The same night sees the subtle piano/vocals duo of Norma Winstone and John Taylor returning to the Pizza Express Jazz Club, Dean Street. For the rest of the week that venue celebrates the fifth anniversary of Babel Records with a series of shows. Highlights are likely to be the Tuesday and Thursday programmes, which feature the anarchic musician Billy Jenkins.

At Ronnie Scott's, Frith Street, the acid jazzers' beloved partnership of singer Flora Purim and percussionist Airto Moreira begin a third and final week, while more dance rhythms will be on display at the Blackheath Halls on Friday, when the American saxophonist Ray Gaskins (above) takes the stage.

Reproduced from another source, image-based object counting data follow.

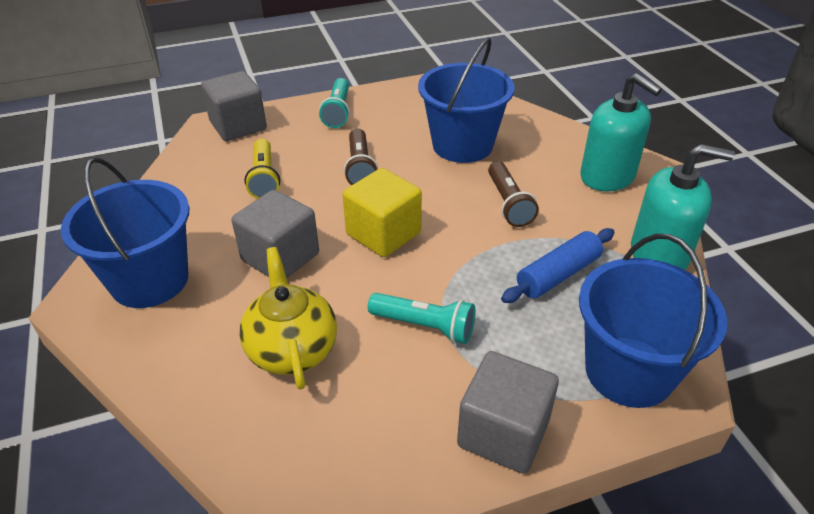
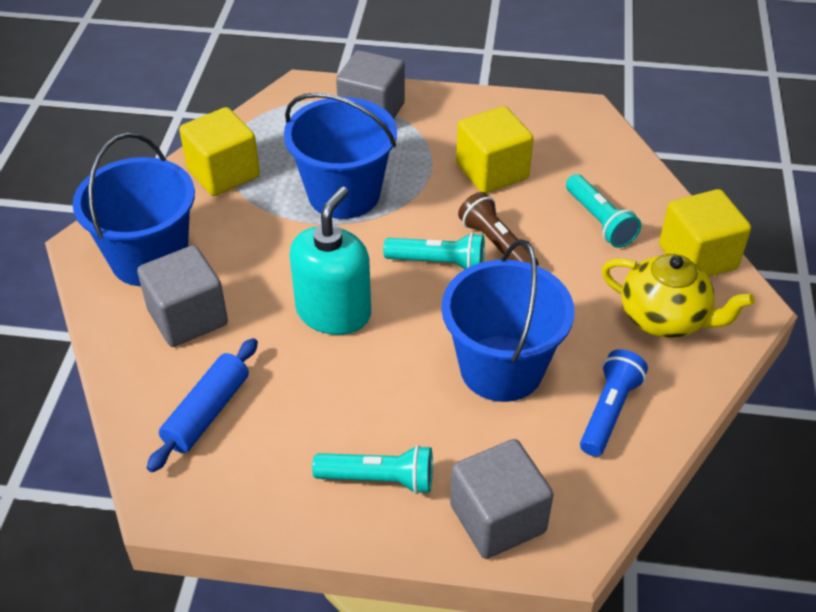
blue flashlight: 0 -> 1
brown flashlight: 2 -> 1
turquoise flashlight: 2 -> 3
turquoise soap dispenser: 2 -> 1
yellow cube: 1 -> 3
yellow flashlight: 1 -> 0

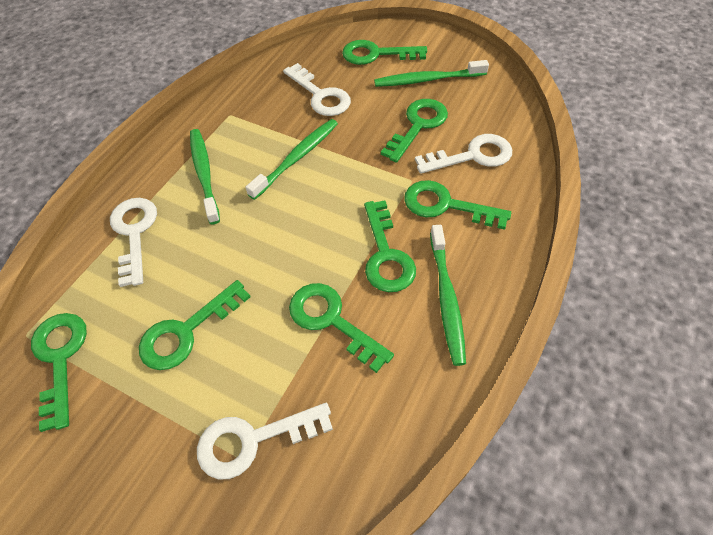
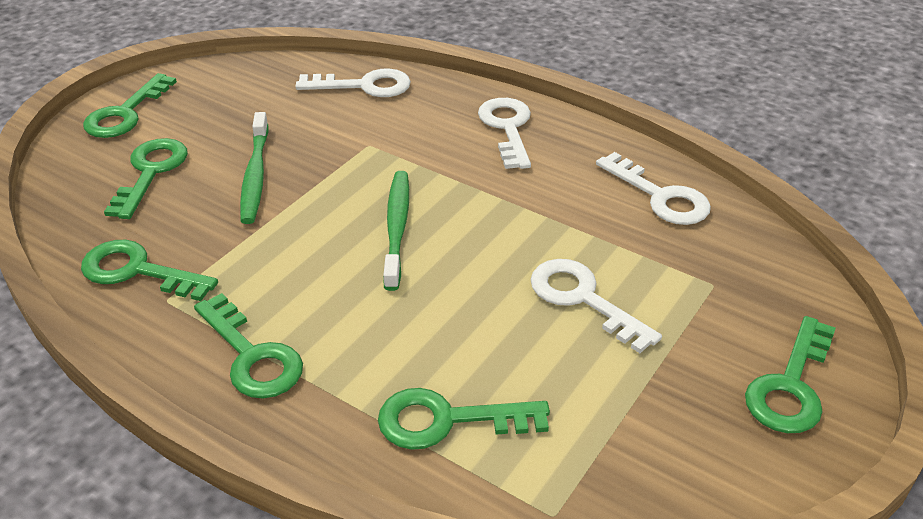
green key: 7 -> 6
green toothbrush: 4 -> 2

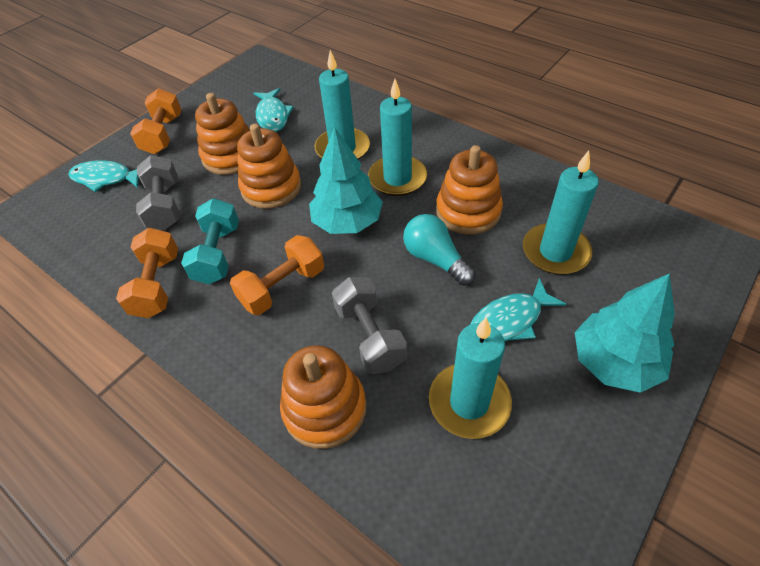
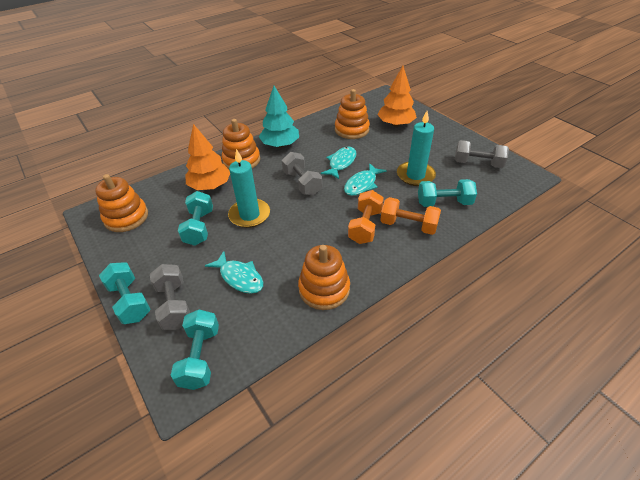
grey dumbbell: 2 -> 3
orange dumbbell: 3 -> 2
orange tree: 0 -> 2
turquoise candle: 4 -> 2
turquoise dumbbell: 1 -> 4
turquoise light bulb: 1 -> 0
turquoise tree: 2 -> 1

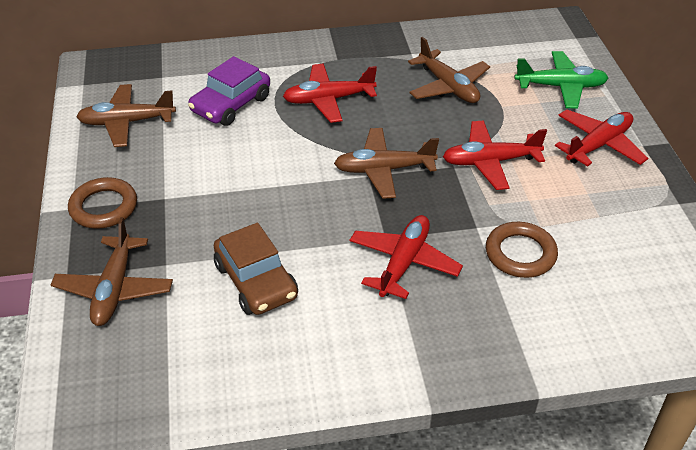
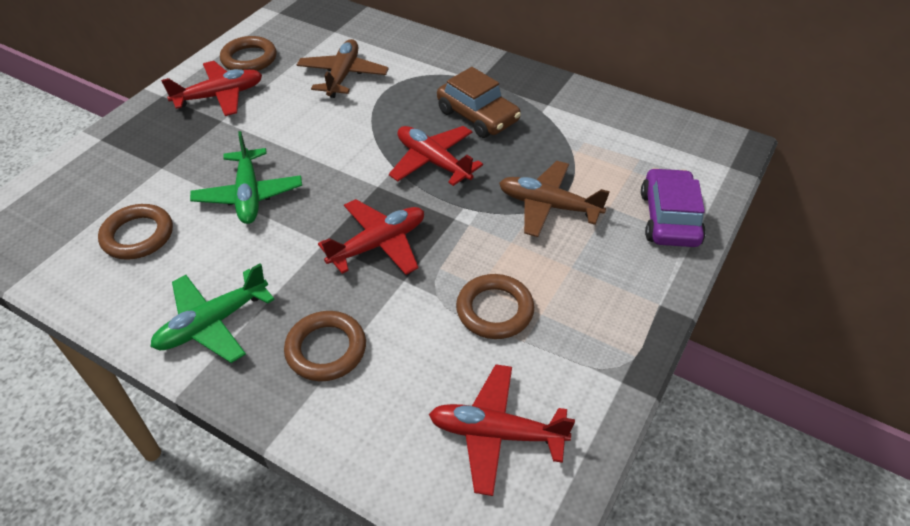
brown plane: 4 -> 2
brown ring: 2 -> 4
green plane: 1 -> 2

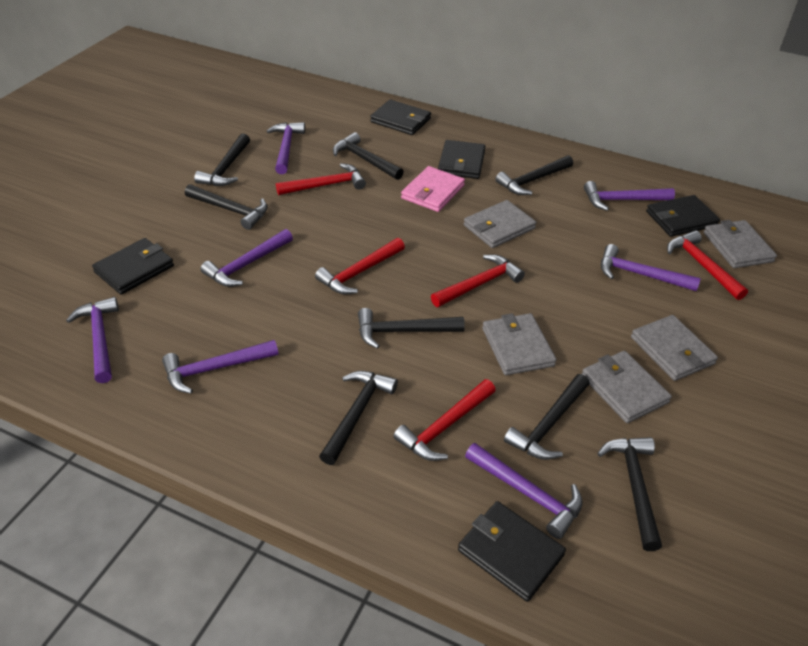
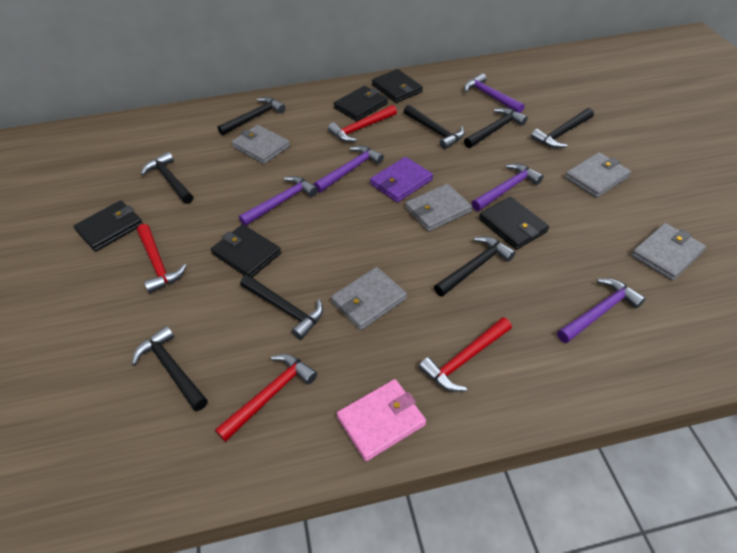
purple hammer: 7 -> 5
purple wallet: 0 -> 1
red hammer: 5 -> 4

But if it is the swinging, big-band style you are after, then try two recent releases from Rykodisc's MGM Soundtracks range. I Want to Live! sees Johnny Mandel's wonderful score for the 1958 film of the life of executed murderess Barbara Graham teamed up with the even more enjoyable companion album featuring Gerry Mulligan, Shelly Manne and Bud Shank. Johnny Cool presents the score written by one-time Sinatra collaborator Billy May for the 1963 film of that name. The Rat-Pack connection continues with two vocal performances by Sammy Davis Jr.

More engaging fun at the swinging end of jazz is to be had with the latest CD from big-voiced singer Michelle Wilson. Tryin' to Make a Little Love (Rounder, via Direct) sees her slowing things down a little in places - notably on the typically fine Dan Penn and Spooner Oldham song "Life Rolls On" - but her energetic style is well to the fore on more traditional material, such as "Each Day" and "Bring It Home to Me".